§ **Opis zadania**: Zaktualizuj poniższe wiersze, zamieniając każde wystąpienie "top-left" na "upper-left" i nie zmieniając niczego poza tym. Obrazy pomiń w odpowiedzi.

§ **Wiersze do przetworzenia**:
>>>

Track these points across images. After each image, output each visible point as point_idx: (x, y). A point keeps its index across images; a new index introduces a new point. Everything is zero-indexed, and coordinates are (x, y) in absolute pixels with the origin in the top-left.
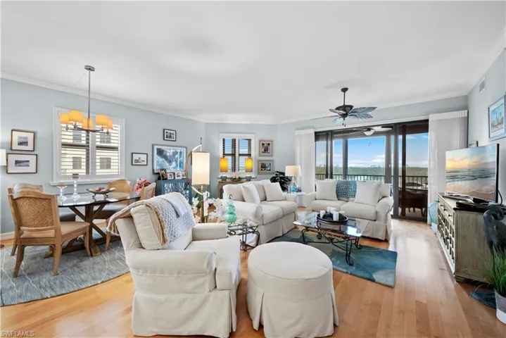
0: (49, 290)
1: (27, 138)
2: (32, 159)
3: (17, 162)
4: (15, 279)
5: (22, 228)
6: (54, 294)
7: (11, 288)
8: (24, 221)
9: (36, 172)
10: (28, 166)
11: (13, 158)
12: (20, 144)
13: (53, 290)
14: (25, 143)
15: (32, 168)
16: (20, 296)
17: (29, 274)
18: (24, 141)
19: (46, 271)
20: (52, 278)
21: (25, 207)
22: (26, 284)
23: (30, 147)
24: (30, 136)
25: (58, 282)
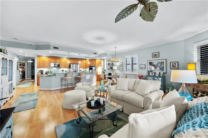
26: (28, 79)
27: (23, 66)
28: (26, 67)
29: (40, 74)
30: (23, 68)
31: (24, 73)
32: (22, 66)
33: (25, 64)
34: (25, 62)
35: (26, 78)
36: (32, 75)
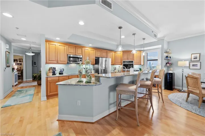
0: (194, 111)
1: (197, 56)
2: (199, 64)
3: (193, 65)
4: (186, 102)
5: (189, 87)
6: (195, 113)
7: (184, 104)
8: (189, 85)
9: (200, 69)
10: (197, 66)
11: (192, 64)
12: (194, 58)
13: (196, 111)
14: (196, 58)
15: (199, 67)
16: (185, 107)
17: (190, 103)
18: (196, 57)
19: (197, 105)
20: (197, 108)
21: (189, 80)
22: (188, 105)
23: (198, 59)
24: (198, 55)
25: (199, 110)
26: (27, 80)
27: (20, 62)
28: (24, 63)
29: (51, 74)
30: (21, 64)
31: (21, 71)
32: (18, 62)
33: (22, 59)
34: (22, 56)
35: (25, 79)
36: (33, 76)
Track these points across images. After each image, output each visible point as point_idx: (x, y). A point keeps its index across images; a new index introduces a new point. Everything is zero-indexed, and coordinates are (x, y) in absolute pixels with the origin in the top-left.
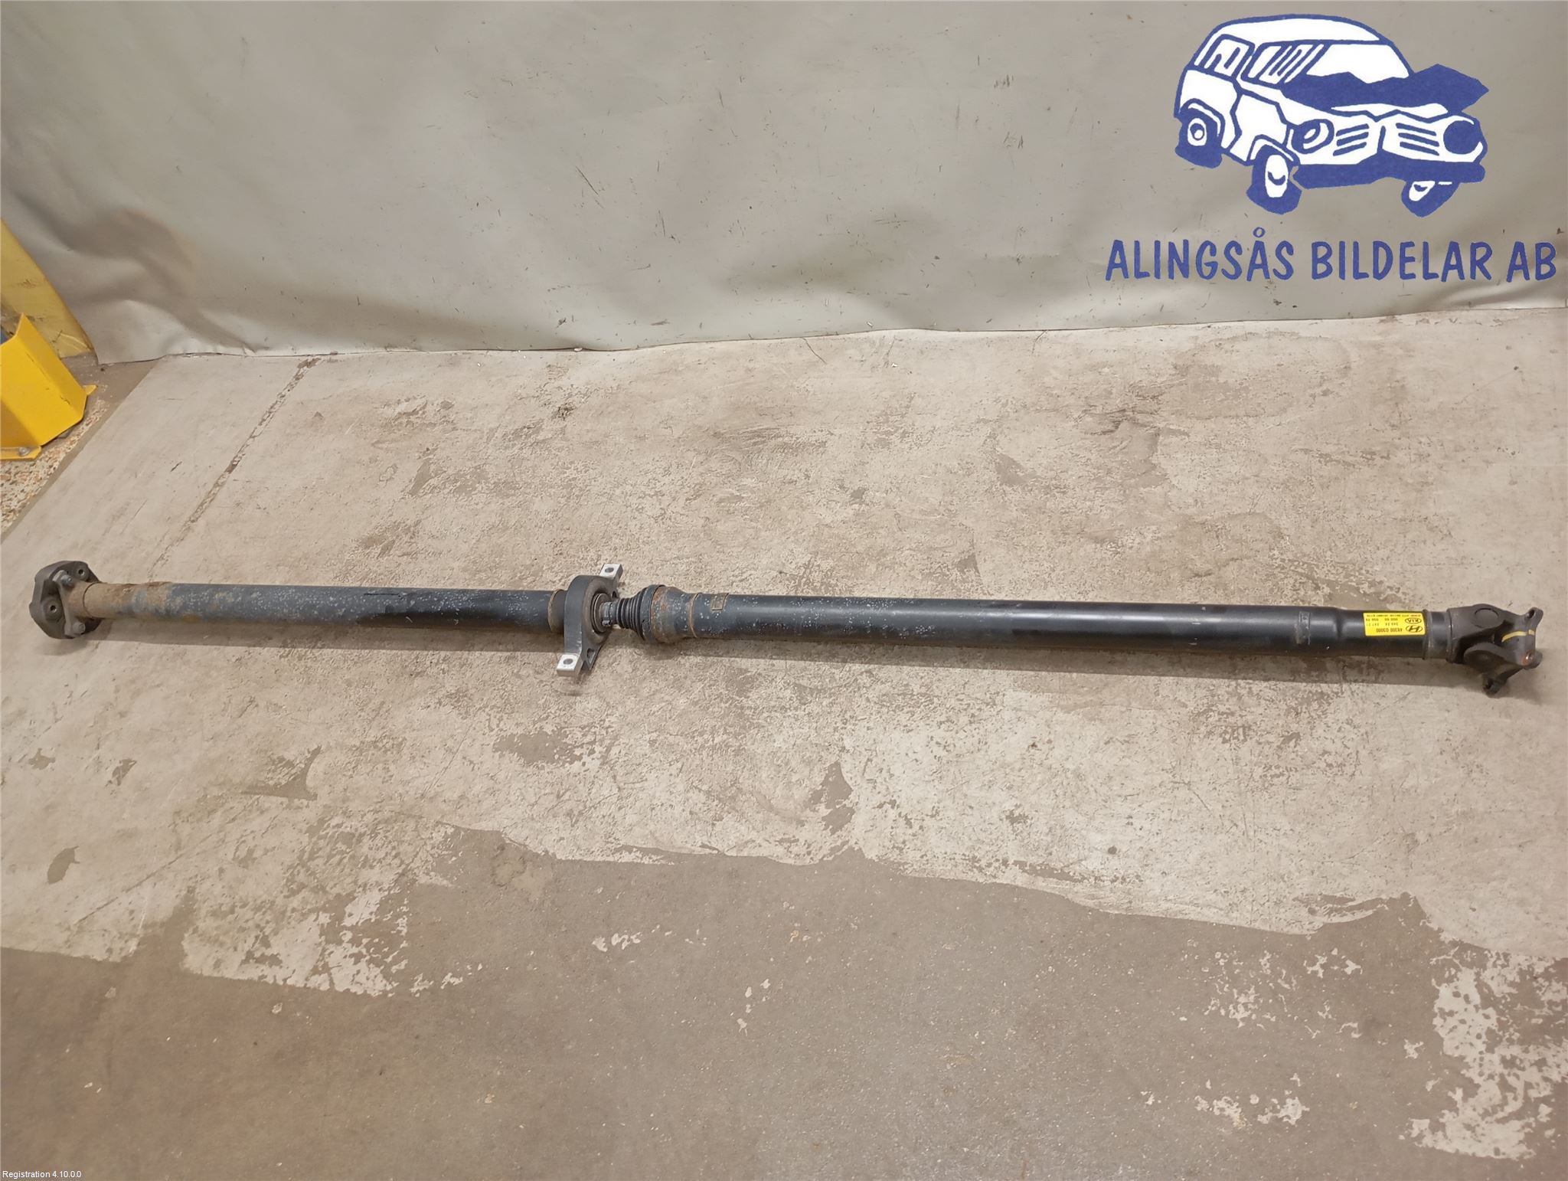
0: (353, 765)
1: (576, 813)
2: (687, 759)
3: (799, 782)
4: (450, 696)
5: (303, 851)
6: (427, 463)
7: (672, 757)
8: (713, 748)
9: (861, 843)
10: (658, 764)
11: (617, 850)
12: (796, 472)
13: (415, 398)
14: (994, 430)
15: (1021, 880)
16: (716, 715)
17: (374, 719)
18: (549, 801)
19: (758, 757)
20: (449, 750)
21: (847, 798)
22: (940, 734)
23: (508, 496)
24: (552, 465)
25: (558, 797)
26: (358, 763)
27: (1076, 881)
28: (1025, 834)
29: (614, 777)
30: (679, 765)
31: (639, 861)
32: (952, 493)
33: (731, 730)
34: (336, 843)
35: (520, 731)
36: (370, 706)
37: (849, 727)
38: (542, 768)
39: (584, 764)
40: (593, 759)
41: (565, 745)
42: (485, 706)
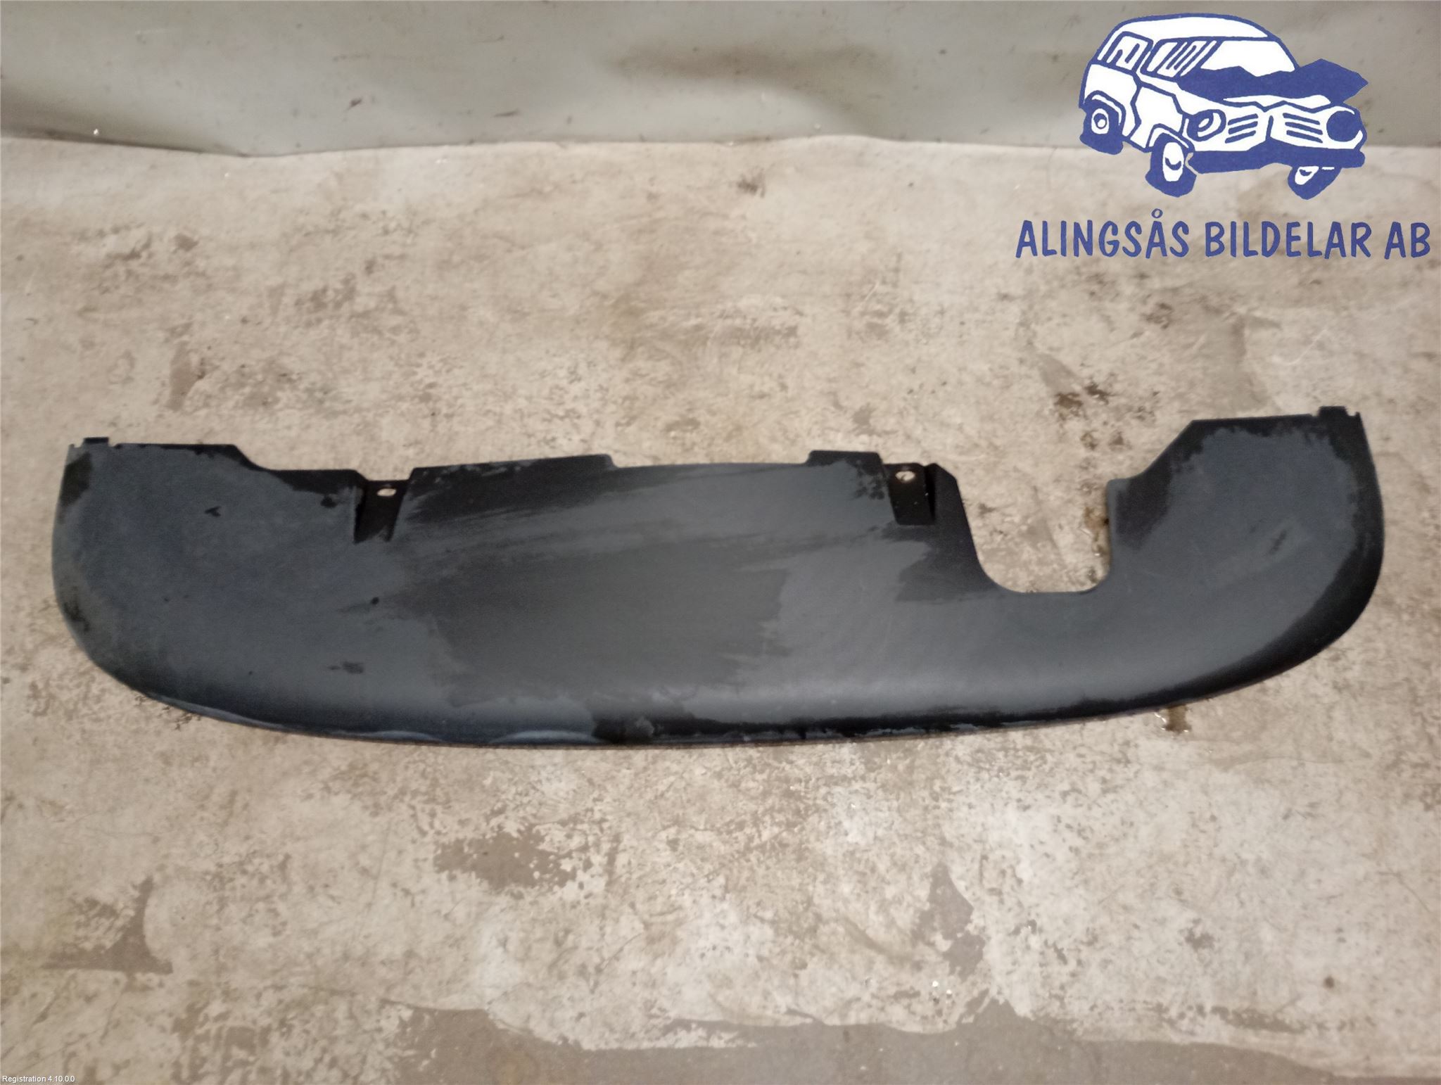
0: (215, 907)
1: (591, 969)
2: (731, 870)
3: (898, 901)
4: (339, 776)
5: (178, 1065)
6: (182, 351)
7: (708, 867)
8: (762, 847)
9: (1006, 992)
10: (689, 880)
11: (668, 1029)
12: (766, 379)
13: (127, 228)
14: (1024, 313)
15: (1227, 1036)
16: (753, 793)
17: (226, 823)
18: (546, 953)
19: (831, 860)
20: (365, 871)
21: (968, 921)
22: (1068, 811)
23: (335, 414)
24: (391, 358)
25: (558, 943)
26: (223, 903)
27: (1295, 1032)
28: (1215, 965)
29: (632, 905)
30: (721, 880)
31: (705, 1044)
32: (991, 418)
33: (780, 818)
35: (468, 833)
36: (215, 798)
37: (944, 805)
38: (519, 897)
39: (581, 886)
40: (592, 876)
41: (544, 855)
42: (402, 792)
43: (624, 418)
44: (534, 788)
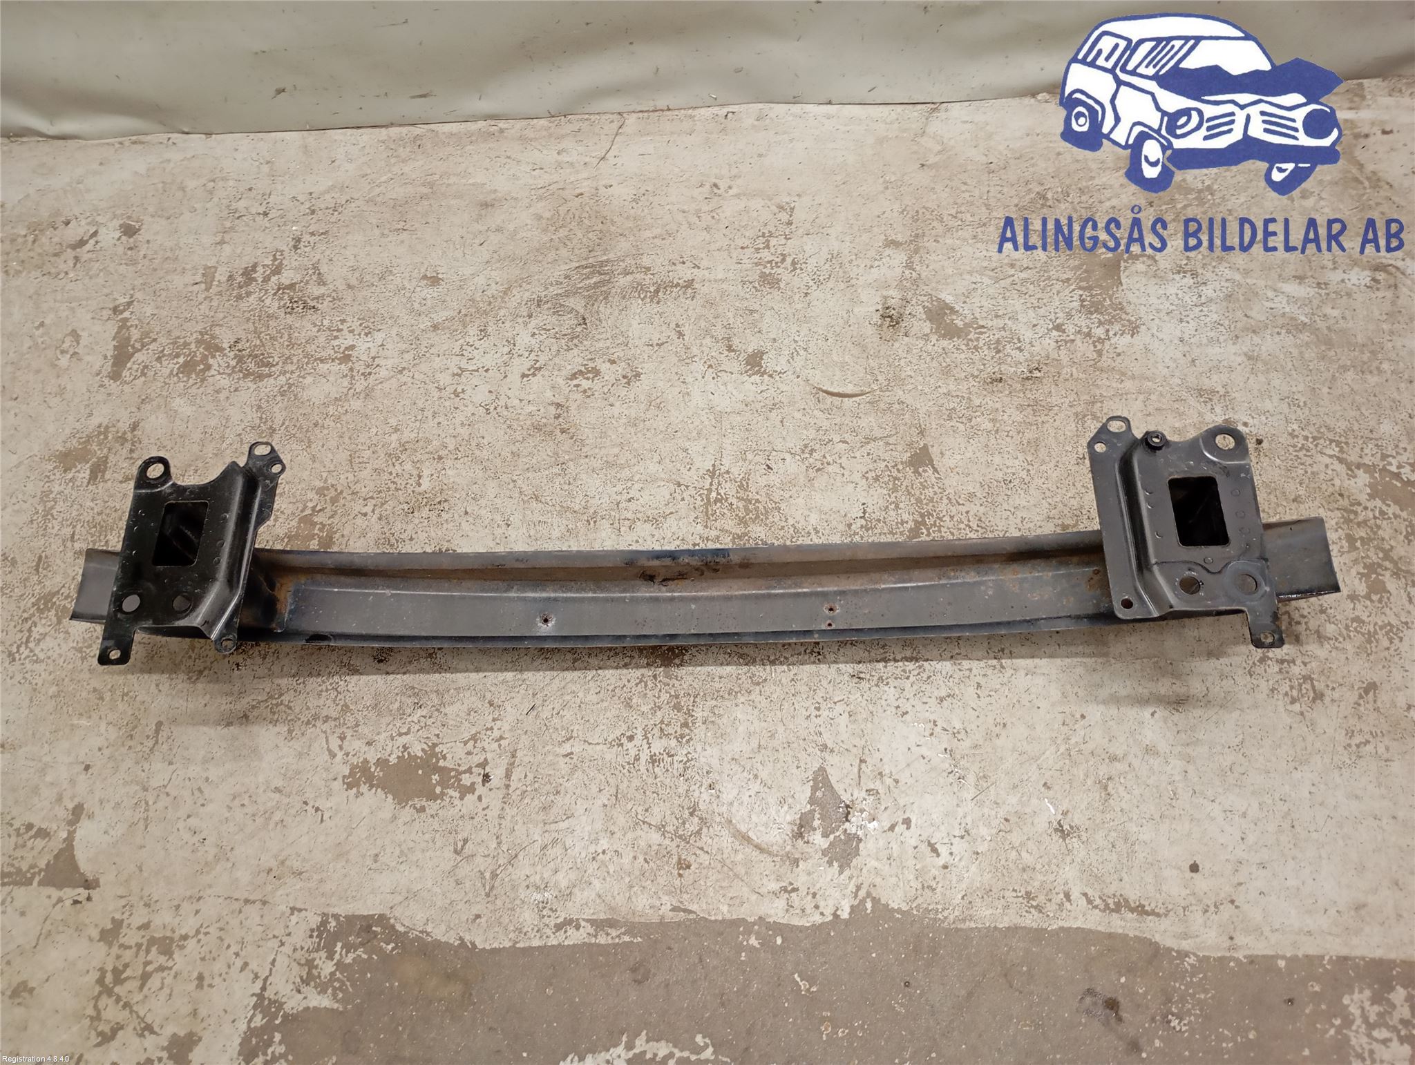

<<<

§ **Twoja odpowiedź**:
Track these points across images. After each image, output each visible point as point_idx: (x, y). A point keeps its index across images; a new index introduces a new point. Everything is zero-indexed, and coordinates are (x, y) in absolute pixels with the origin in the upper-left.
0: (49, 290)
1: (27, 138)
2: (32, 159)
3: (17, 162)
4: (15, 279)
5: (22, 228)
6: (54, 294)
7: (11, 288)
8: (24, 221)
9: (36, 172)
10: (28, 166)
11: (13, 158)
12: (20, 144)
13: (53, 290)
14: (25, 143)
15: (32, 168)
16: (20, 296)
17: (29, 274)
18: (24, 141)
19: (46, 271)
20: (52, 278)
21: (25, 207)
22: (26, 284)
23: (30, 147)
24: (30, 136)
25: (58, 282)
26: (28, 79)
27: (23, 66)
28: (26, 67)
29: (40, 74)
30: (23, 68)
31: (24, 73)
32: (22, 66)
33: (25, 64)
34: (25, 62)
35: (26, 78)
36: (32, 75)
0: (194, 111)
1: (197, 56)
2: (199, 64)
3: (193, 65)
4: (186, 102)
5: (189, 87)
6: (195, 113)
7: (184, 104)
8: (189, 85)
9: (200, 69)
10: (197, 66)
11: (192, 64)
12: (194, 58)
13: (196, 111)
14: (196, 58)
15: (199, 67)
16: (185, 107)
17: (190, 103)
18: (196, 57)
19: (197, 105)
20: (197, 108)
21: (189, 80)
22: (188, 105)
23: (198, 59)
24: (198, 55)
25: (199, 110)
26: (27, 80)
27: (20, 62)
28: (24, 63)
29: (51, 74)
30: (21, 64)
31: (21, 71)
32: (18, 62)
33: (22, 59)
34: (22, 56)
35: (25, 79)
36: (33, 76)
Track these points across images. After each image, output each visible point as point_idx: (x, y). A point keeps its index across images; a new index introduces a new point. Everything is zero-indexed, and coordinates are (x, y) in absolute pixels with the origin in the upper-left.
0: (353, 765)
1: (576, 813)
2: (687, 759)
3: (799, 782)
4: (450, 696)
5: (303, 851)
6: (427, 463)
7: (672, 757)
8: (713, 748)
9: (861, 843)
10: (658, 764)
11: (617, 850)
12: (796, 472)
13: (415, 398)
14: (994, 430)
15: (1021, 880)
16: (716, 715)
17: (374, 719)
18: (549, 801)
19: (758, 757)
20: (449, 750)
21: (847, 798)
22: (940, 734)
23: (508, 496)
24: (552, 465)
25: (558, 797)
26: (358, 763)
27: (1076, 881)
28: (1025, 834)
29: (614, 777)
30: (679, 765)
31: (639, 861)
32: (952, 493)
33: (731, 730)
34: (336, 843)
35: (520, 731)
36: (370, 706)
37: (849, 727)
38: (542, 768)
39: (584, 764)
40: (593, 759)
41: (565, 745)
42: (485, 706)
0: (215, 907)
1: (591, 969)
2: (731, 870)
3: (898, 901)
4: (339, 776)
5: (178, 1065)
6: (182, 351)
7: (708, 867)
8: (762, 847)
9: (1006, 992)
10: (689, 880)
11: (668, 1029)
12: (766, 379)
13: (127, 228)
14: (1024, 313)
15: (1227, 1036)
16: (753, 793)
17: (226, 823)
18: (546, 953)
19: (831, 860)
20: (365, 871)
21: (968, 921)
22: (1068, 811)
23: (335, 414)
24: (391, 358)
25: (558, 943)
26: (223, 903)
27: (1295, 1032)
28: (1215, 965)
29: (632, 905)
30: (721, 880)
31: (705, 1044)
32: (991, 418)
33: (780, 818)
35: (468, 833)
36: (215, 798)
37: (944, 805)
38: (519, 897)
39: (581, 886)
40: (592, 876)
41: (544, 855)
42: (402, 792)
43: (624, 418)
44: (534, 788)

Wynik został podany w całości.